§ What you are asked to do
Please pull out every line of text from the data below, word for word and in the same order, leaving the pictures out of your answer.

··· Data to examine ···

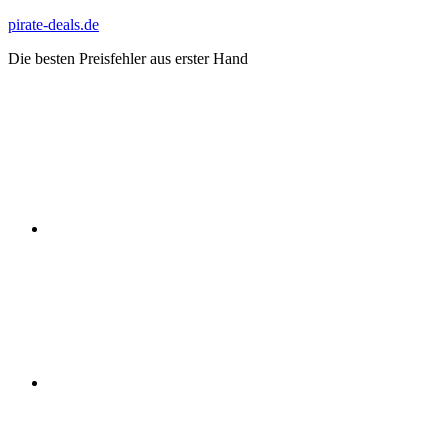
Zum
pirate-deals.de
Inhalt
Die besten Preisfehler aus erster Hand
springen
WhatsApp
Telegram
Discord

···

§ Exercise response
Zum
pirate-deals.de
Inhalt
Die besten Preisfehler aus erster Hand
springen
WhatsApp
Telegram
Discord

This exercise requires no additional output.